Morning Tech Wrap: Google, WordPress, Anonymous


Google is will publish research on Google+ today that shows its new social network is growing “like crazy” with more than four and a half million users, the company said on its Google+ blog. Preliminary research is based on U.S. Census Bureau data, and while Google acknowledges the method has shortfalls, it claims it will provide a good estimate when applied on a large scale. An example of this research has already been published, showing that since last Monday Google+ has grown from 1.7 million users to 4.7 million.

Meanwhile Google+ has already suffered its first major bug, The Next Web reports: multiple email notifications. Many users recently posted on Twitter that they were receiving dozens of notifications from Google+. Worse affected were those that had opted out of email notifications, with some receiving over 50 messages. Vic Gundotra said via the Google+ blog that, “For about 80 minutes we ran out of disk space on the service that keeps track of notifications. Hence our system continued to try sending notifications. Over, and over again. Yikes.”


The number of people using the WordPress blogging platform passed the 50 million mark over the weekend, The Next Web reports. WordPress has a counter on its site that keeps track of installations on its own servers and self-hosted blogs. In just one day, the blogging platform saw 350,225 bloggers publish 302,882 posts with more than 270,000 comments. WordPress reportedly powers 14% of the world’s websites, drawing 2.5 billion page views on blogs in the process.


Supporters of Anonymous and the revived Anti Security movement have hit an FBI contractor, The New York Times reports. Hackers attacked the network of IRC Federal, an engineering contractor that works for federal agencies including the FBI, stealing documents and emails from its database. The firm has taken its website down after the attackers also defaced it. A spokesman for the IRC Federal said “We reported it to the authorities, and otherwise we have no comment.”

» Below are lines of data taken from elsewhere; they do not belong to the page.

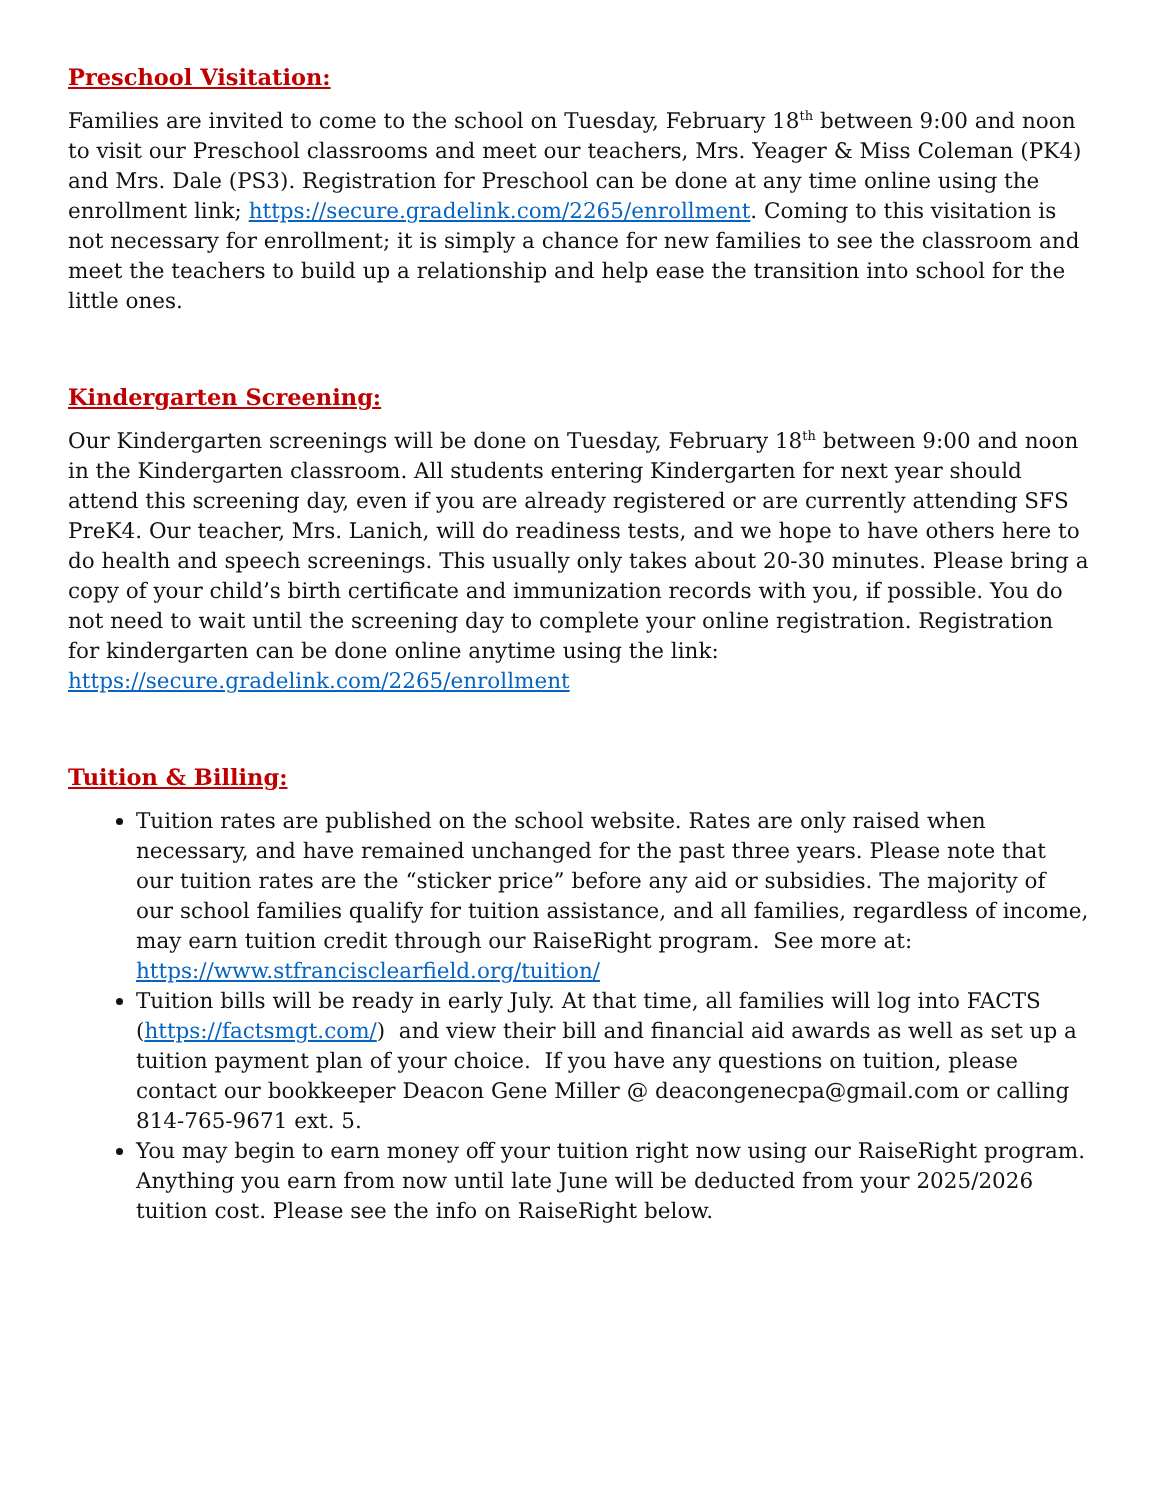Preschool Visitation:
Families are invited to come to the school on Tuesday, February 18<sup>th</sup> between 9:00 and noon to visit our Preschool classrooms and meet our teachers, Mrs. Yeager & Miss Coleman (PK4) and Mrs. Dale (PS3). Registration for Preschool can be done at any time online using the enrollment link; https://secure.gradelink.com/2265/enrollment. Coming to this visitation is not necessary for enrollment; it is simply a chance for new families to see the classroom and meet the teachers to build up a relationship and help ease the transition into school for the little ones.
Kindergarten Screening:
Our Kindergarten screenings will be done on Tuesday, February 18<sup>th</sup> between 9:00 and noon in the Kindergarten classroom. All students entering Kindergarten for next year should attend this screening day, even if you are already registered or are currently attending SFS PreK4. Our teacher, Mrs. Lanich, will do readiness tests, and we hope to have others here to do health and speech screenings. This usually only takes about 20-30 minutes. Please bring a copy of your child’s birth certificate and immunization records with you, if possible. You do not need to wait until the screening day to complete your online registration. Registration for kindergarten can be done online anytime using the link:
https://secure.gradelink.com/2265/enrollment
Tuition & Billing:
Tuition rates are published on the school website. Rates are only raised when necessary, and have remained unchanged for the past three years. Please note that our tuition rates are the “sticker price” before any aid or subsidies. The majority of our school families qualify for tuition assistance, and all families, regardless of income, may earn tuition credit through our RaiseRight program. See more at: https://www.stfrancisclearfield.org/tuition/
Tuition bills will be ready in early July. At that time, all families will log into FACTS (https://factsmgt.com/) and view their bill and financial aid awards as well as set up a tuition payment plan of your choice. If you have any questions on tuition, please contact our bookkeeper Deacon Gene Miller @ deacongenecpa@gmail.com or calling 814-765-9671 ext. 5.
You may begin to earn money off your tuition right now using our RaiseRight program. Anything you earn from now until late June will be deducted from your 2025/2026 tuition cost. Please see the info on RaiseRight below.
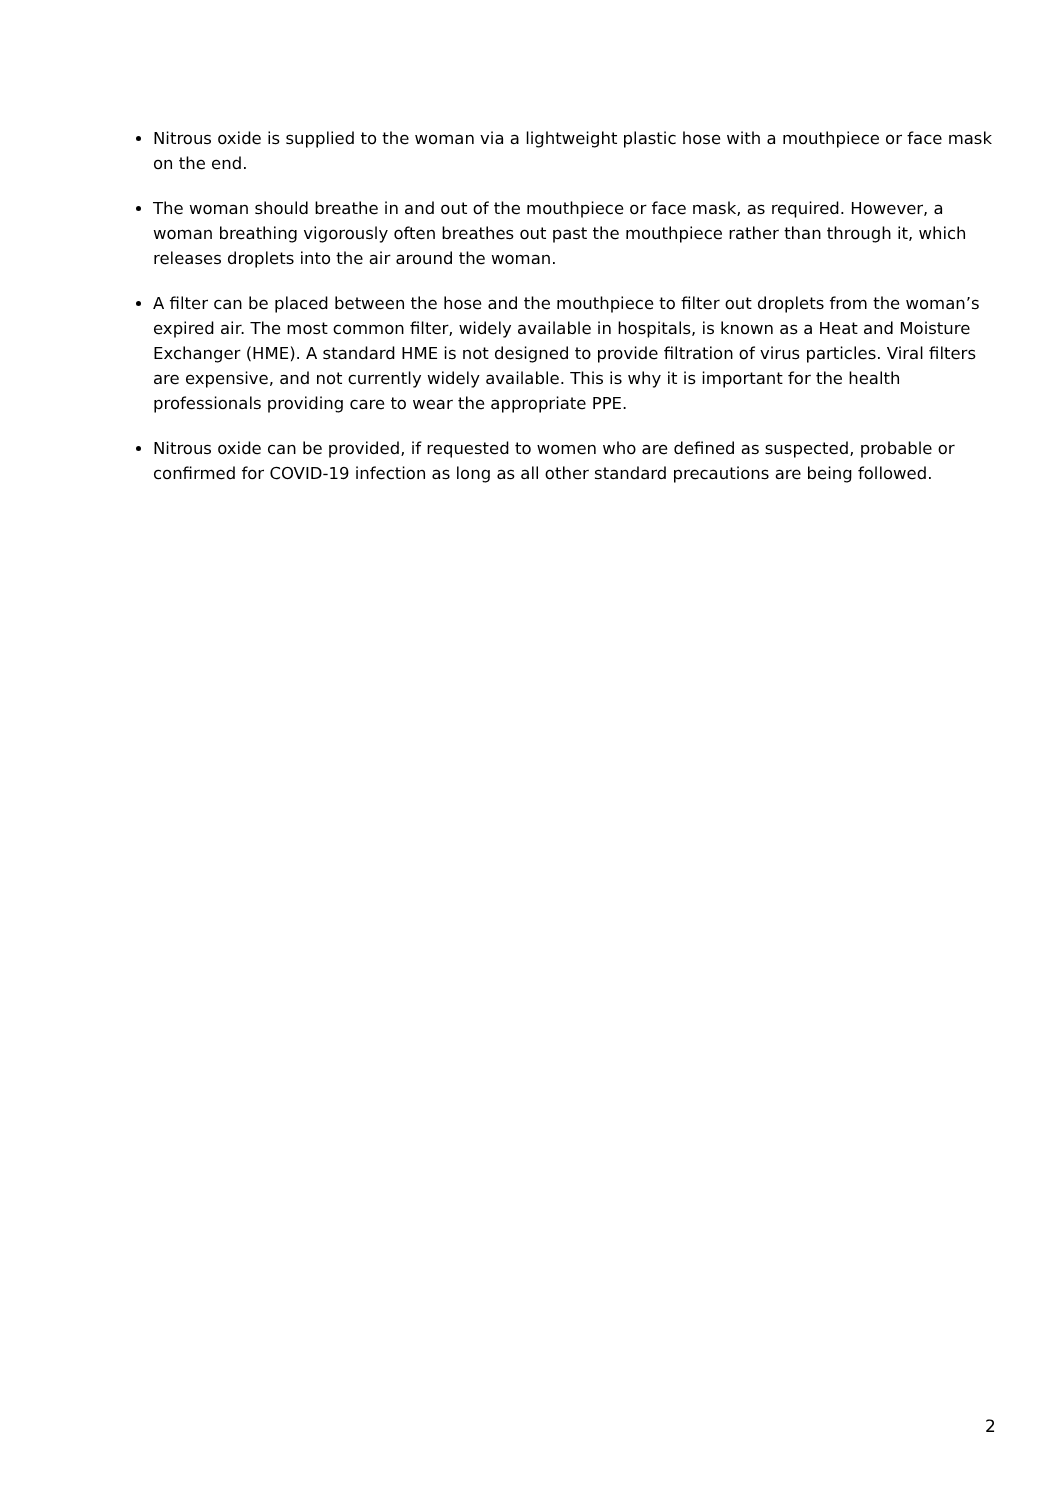Nitrous oxide is supplied to the woman via a lightweight plastic hose with a mouthpiece or face mask on the end.
The woman should breathe in and out of the mouthpiece or face mask, as required. However, a woman breathing vigorously often breathes out past the mouthpiece rather than through it, which releases droplets into the air around the woman.
A filter can be placed between the hose and the mouthpiece to filter out droplets from the woman’s expired air. The most common filter, widely available in hospitals, is known as a Heat and Moisture Exchanger (HME). A standard HME is not designed to provide filtration of virus particles. Viral filters are expensive, and not currently widely available. This is why it is important for the health professionals providing care to wear the appropriate PPE.
Nitrous oxide can be provided, if requested to women who are defined as suspected, probable or confirmed for COVID-19 infection as long as all other standard precautions are being followed.
2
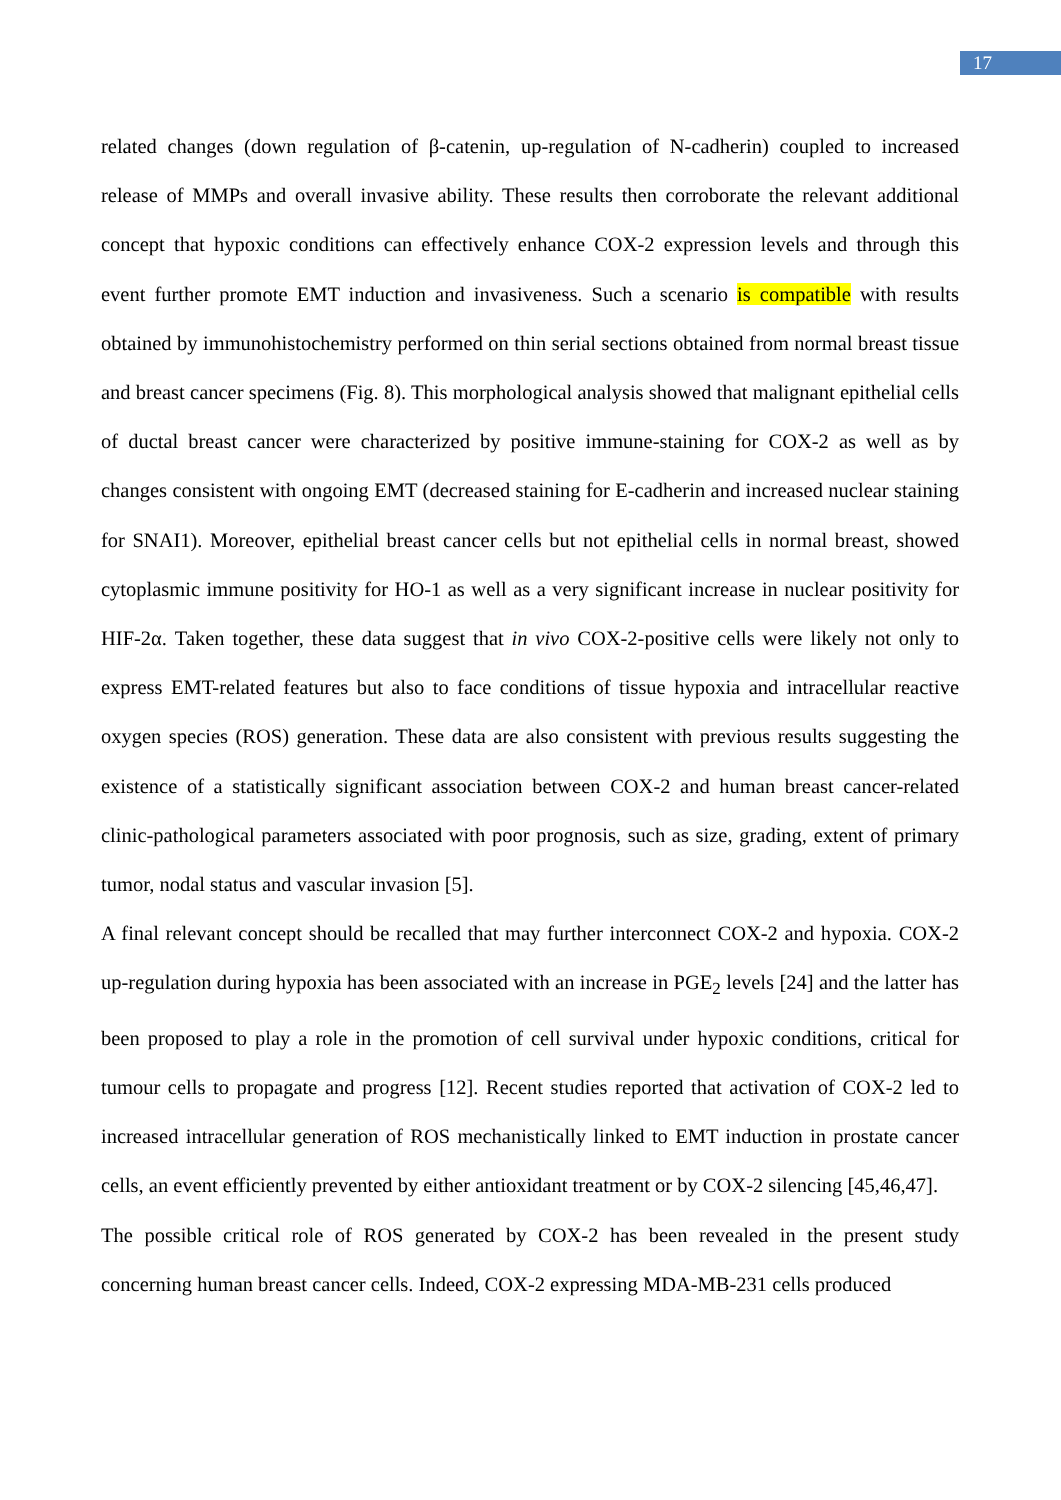17
related changes (down regulation of β-catenin, up-regulation of N-cadherin) coupled to increased release of MMPs and overall invasive ability. These results then corroborate the relevant additional concept that hypoxic conditions can effectively enhance COX-2 expression levels and through this event further promote EMT induction and invasiveness. Such a scenario is compatible with results obtained by immunohistochemistry performed on thin serial sections obtained from normal breast tissue and breast cancer specimens (Fig. 8). This morphological analysis showed that malignant epithelial cells of ductal breast cancer were characterized by positive immune-staining for COX-2 as well as by changes consistent with ongoing EMT (decreased staining for E-cadherin and increased nuclear staining for SNAI1). Moreover, epithelial breast cancer cells but not epithelial cells in normal breast, showed cytoplasmic immune positivity for HO-1 as well as a very significant increase in nuclear positivity for HIF-2α. Taken together, these data suggest that in vivo COX-2-positive cells were likely not only to express EMT-related features but also to face conditions of tissue hypoxia and intracellular reactive oxygen species (ROS) generation. These data are also consistent with previous results suggesting the existence of a statistically significant association between COX-2 and human breast cancer-related clinic-pathological parameters associated with poor prognosis, such as size, grading, extent of primary tumor, nodal status and vascular invasion [5].
A final relevant concept should be recalled that may further interconnect COX-2 and hypoxia. COX-2 up-regulation during hypoxia has been associated with an increase in PGE<sub>2</sub> levels [24] and the latter has been proposed to play a role in the promotion of cell survival under hypoxic conditions, critical for tumour cells to propagate and progress [12]. Recent studies reported that activation of COX-2 led to increased intracellular generation of ROS mechanistically linked to EMT induction in prostate cancer cells, an event efficiently prevented by either antioxidant treatment or by COX-2 silencing [45,46,47].
The possible critical role of ROS generated by COX-2 has been revealed in the present study concerning human breast cancer cells. Indeed, COX-2 expressing MDA-MB-231 cells produced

The collection of Anonymous supporters said they found emails relating to the “National Nuclear Security Administration Nuclear Weapons Complex,” as well as a proposal to protect the records of “trusted individuals” as part of a “Special Identities Modernization (SIM) Project.” The FBI declined to comment to the New York Times.


Seoul, South Korea is the most criminally-rife city on the Internet according to new research. Slashdot reports that new research from a Dutch study attempts to close in on which major cities are responsible for the most Internet crime. The research claims that while the U.S. ranks 3rd in the list of most criminal online countries, no individual U.S. cities rank in the top 20.